Web interface edit records:
···

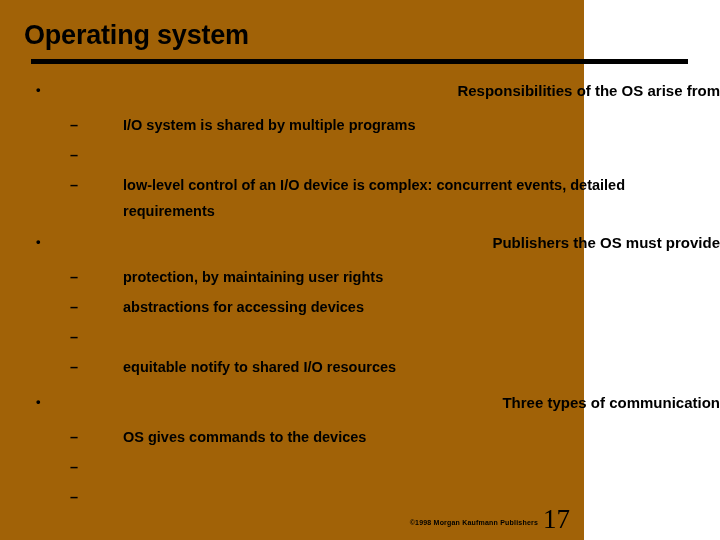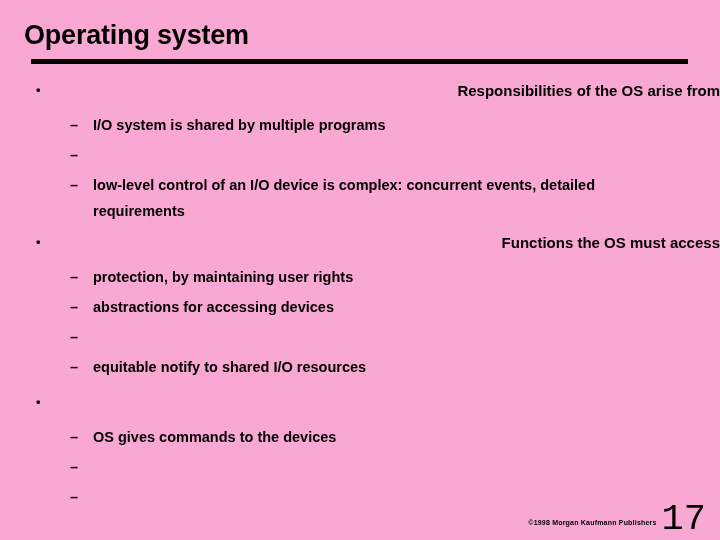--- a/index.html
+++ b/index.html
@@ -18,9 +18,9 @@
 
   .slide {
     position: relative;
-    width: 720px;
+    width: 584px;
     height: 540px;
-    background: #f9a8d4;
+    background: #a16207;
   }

···

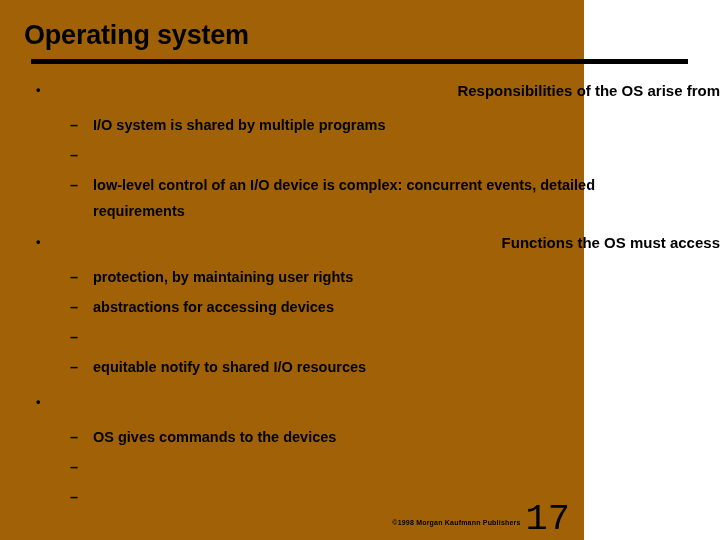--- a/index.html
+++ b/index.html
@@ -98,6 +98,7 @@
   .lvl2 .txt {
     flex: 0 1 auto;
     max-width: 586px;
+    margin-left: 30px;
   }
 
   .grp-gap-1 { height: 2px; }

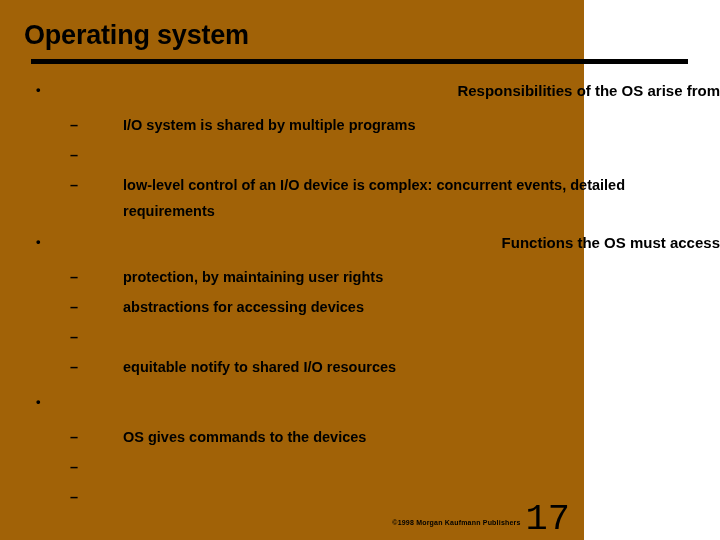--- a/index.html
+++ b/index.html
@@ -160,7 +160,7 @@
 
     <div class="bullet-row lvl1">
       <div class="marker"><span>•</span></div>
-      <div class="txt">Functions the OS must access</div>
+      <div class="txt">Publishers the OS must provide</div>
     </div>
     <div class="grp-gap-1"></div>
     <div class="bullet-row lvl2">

···

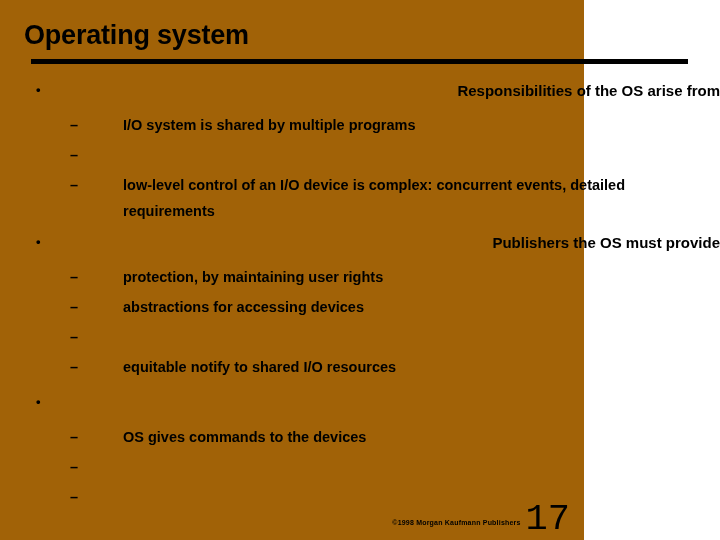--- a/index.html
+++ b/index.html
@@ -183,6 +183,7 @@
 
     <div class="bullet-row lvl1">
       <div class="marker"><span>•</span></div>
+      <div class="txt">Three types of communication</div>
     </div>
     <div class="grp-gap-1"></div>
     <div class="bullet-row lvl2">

···

• Work required
Report each line of the data that includes the string "background".

• Your solution
-    background: #f9a8d4;
+    background: #a16207;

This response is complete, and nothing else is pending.